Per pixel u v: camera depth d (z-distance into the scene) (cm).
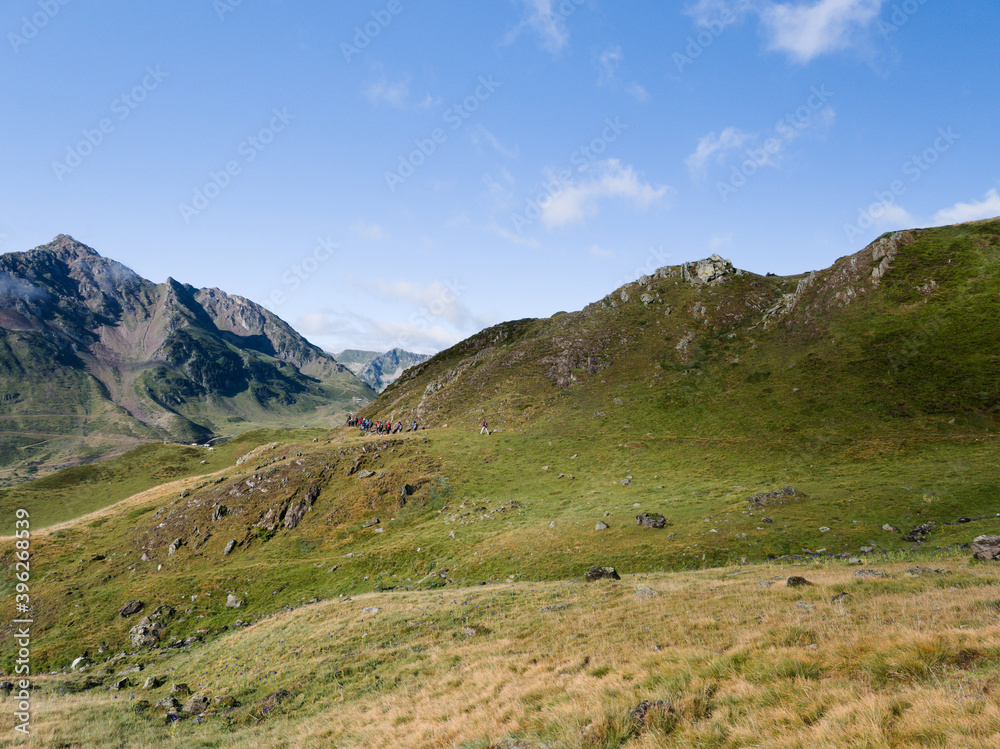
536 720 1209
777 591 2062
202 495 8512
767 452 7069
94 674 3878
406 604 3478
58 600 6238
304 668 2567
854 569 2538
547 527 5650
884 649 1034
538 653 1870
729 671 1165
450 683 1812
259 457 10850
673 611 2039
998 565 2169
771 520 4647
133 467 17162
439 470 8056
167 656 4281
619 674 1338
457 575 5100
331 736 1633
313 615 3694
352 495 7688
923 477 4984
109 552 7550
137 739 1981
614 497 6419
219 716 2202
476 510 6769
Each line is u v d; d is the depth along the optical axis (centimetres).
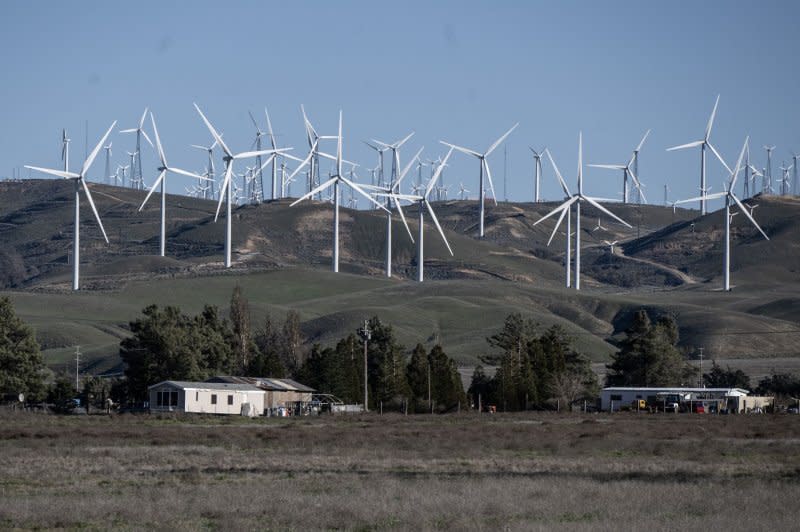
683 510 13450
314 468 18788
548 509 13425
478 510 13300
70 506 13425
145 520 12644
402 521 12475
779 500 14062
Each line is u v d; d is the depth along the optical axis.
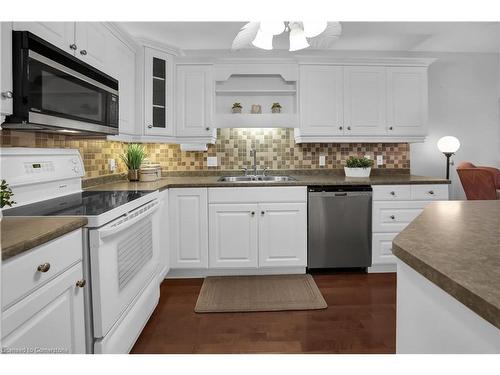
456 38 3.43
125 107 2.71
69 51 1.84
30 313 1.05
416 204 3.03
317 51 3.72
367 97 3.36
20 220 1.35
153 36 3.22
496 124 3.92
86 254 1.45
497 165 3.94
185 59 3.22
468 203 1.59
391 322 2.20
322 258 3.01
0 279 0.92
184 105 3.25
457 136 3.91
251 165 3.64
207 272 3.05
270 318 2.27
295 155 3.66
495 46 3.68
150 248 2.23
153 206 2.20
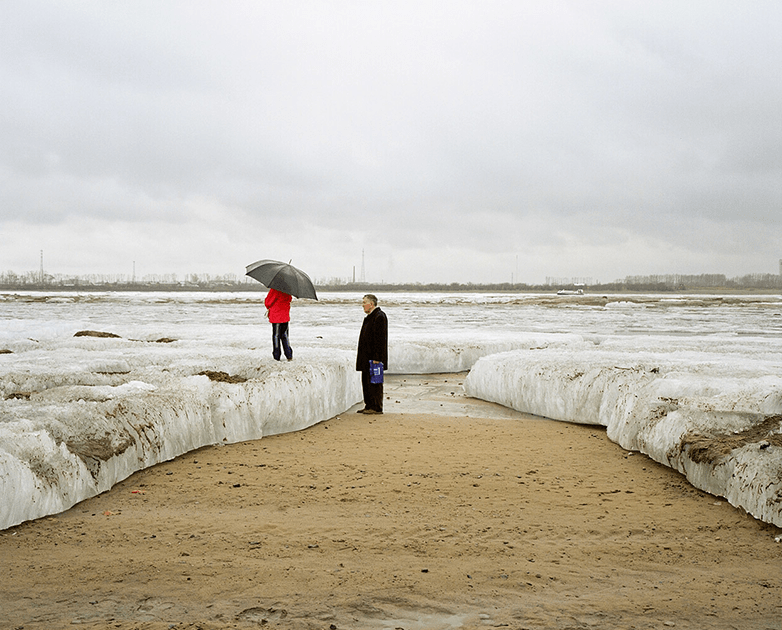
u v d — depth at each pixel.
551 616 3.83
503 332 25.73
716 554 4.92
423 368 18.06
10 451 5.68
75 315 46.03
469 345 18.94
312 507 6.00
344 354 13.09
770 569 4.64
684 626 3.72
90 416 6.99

_ _ _ _

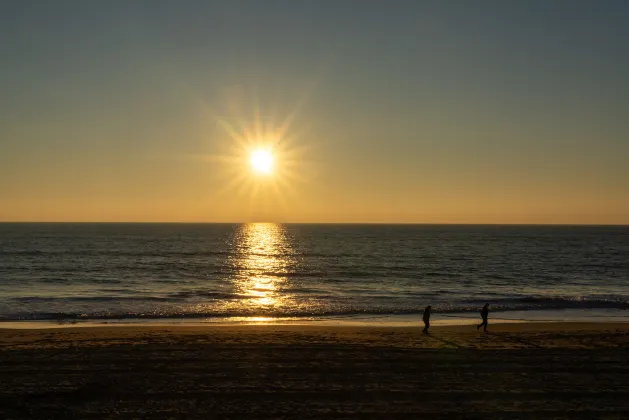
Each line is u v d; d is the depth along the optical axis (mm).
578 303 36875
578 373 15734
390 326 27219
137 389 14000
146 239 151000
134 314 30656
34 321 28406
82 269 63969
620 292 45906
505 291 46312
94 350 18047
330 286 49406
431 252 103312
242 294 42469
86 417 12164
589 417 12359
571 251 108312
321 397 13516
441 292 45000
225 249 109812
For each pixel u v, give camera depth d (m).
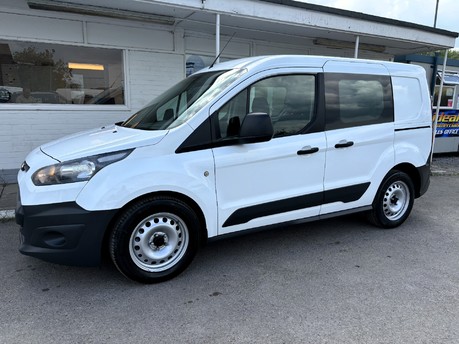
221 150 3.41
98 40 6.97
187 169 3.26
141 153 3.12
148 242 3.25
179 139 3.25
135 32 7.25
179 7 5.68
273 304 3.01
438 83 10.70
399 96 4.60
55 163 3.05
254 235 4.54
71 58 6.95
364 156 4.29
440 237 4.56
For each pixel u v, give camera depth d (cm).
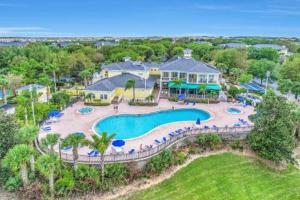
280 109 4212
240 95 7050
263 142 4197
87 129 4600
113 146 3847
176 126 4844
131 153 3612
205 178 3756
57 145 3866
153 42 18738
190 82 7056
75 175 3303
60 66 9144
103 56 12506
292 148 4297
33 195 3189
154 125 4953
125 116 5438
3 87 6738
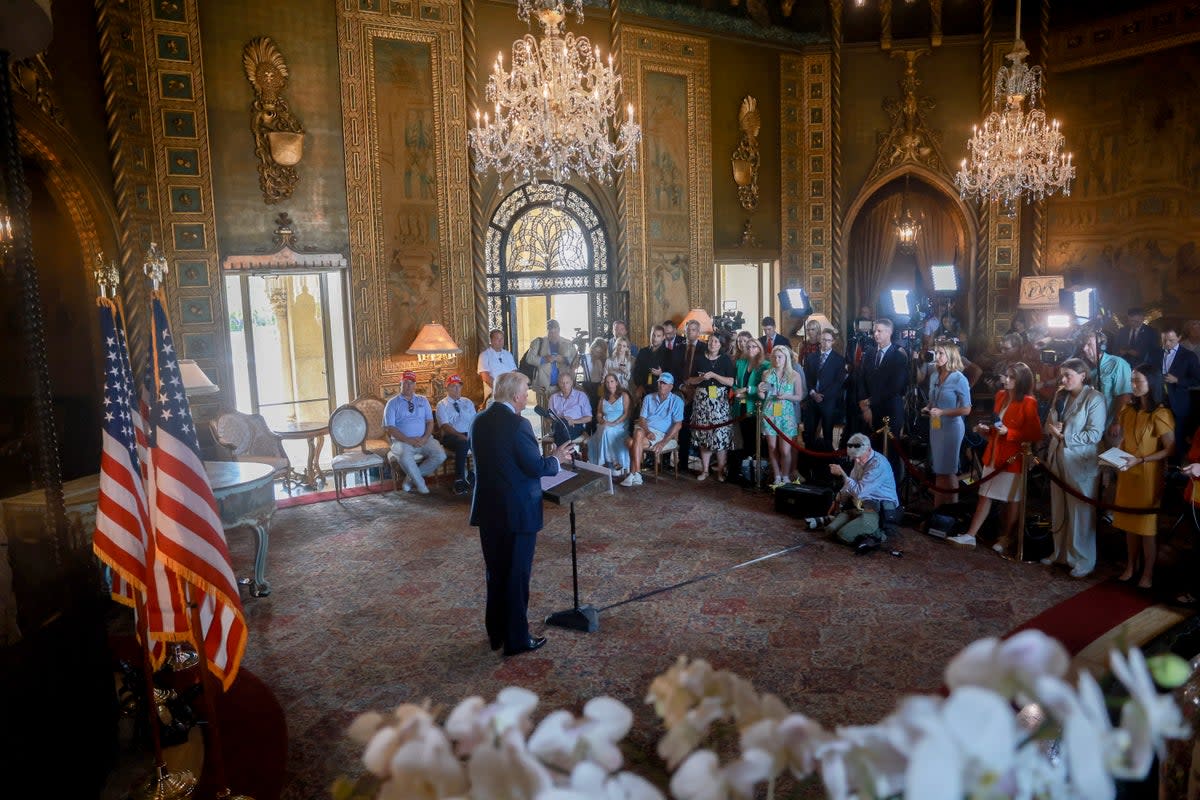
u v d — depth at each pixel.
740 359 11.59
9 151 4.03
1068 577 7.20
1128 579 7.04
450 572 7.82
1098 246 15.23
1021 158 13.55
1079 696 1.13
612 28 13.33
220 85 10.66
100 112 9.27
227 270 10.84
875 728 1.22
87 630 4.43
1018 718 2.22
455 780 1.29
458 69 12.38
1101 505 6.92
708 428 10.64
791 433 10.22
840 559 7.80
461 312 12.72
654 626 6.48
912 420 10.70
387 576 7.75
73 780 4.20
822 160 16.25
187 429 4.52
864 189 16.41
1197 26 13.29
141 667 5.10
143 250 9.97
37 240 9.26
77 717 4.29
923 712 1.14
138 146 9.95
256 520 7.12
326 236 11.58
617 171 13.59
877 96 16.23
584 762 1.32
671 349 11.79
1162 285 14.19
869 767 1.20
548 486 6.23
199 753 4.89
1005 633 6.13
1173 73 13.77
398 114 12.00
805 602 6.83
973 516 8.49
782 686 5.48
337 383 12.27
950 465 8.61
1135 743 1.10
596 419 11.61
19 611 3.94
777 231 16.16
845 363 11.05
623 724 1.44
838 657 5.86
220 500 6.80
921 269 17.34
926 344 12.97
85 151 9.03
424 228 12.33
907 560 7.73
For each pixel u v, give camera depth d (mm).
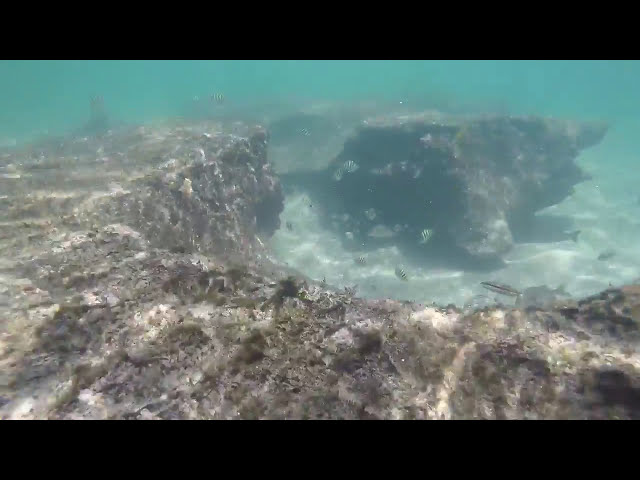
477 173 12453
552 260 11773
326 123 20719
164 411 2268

_ _ _ _

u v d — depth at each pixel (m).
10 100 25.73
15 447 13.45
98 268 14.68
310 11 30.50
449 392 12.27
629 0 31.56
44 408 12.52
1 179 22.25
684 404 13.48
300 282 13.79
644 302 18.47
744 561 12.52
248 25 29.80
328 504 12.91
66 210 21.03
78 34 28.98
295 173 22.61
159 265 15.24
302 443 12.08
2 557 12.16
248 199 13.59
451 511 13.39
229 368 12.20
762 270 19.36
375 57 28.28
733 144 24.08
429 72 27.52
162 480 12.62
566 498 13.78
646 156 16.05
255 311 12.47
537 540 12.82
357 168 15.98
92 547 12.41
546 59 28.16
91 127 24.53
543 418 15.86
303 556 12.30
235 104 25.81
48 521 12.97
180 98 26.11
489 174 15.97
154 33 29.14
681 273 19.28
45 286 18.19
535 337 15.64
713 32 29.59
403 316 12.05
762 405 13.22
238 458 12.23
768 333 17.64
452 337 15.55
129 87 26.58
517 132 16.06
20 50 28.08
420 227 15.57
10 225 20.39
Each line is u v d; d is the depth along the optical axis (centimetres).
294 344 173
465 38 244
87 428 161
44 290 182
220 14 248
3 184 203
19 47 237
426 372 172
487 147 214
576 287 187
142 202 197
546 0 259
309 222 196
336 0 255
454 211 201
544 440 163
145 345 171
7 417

_ _ _ _

WORK INSTRUCTIONS. Within the entries above, how many lines contain the word "camera"? State the number only.

SOLUTION BELOW. 4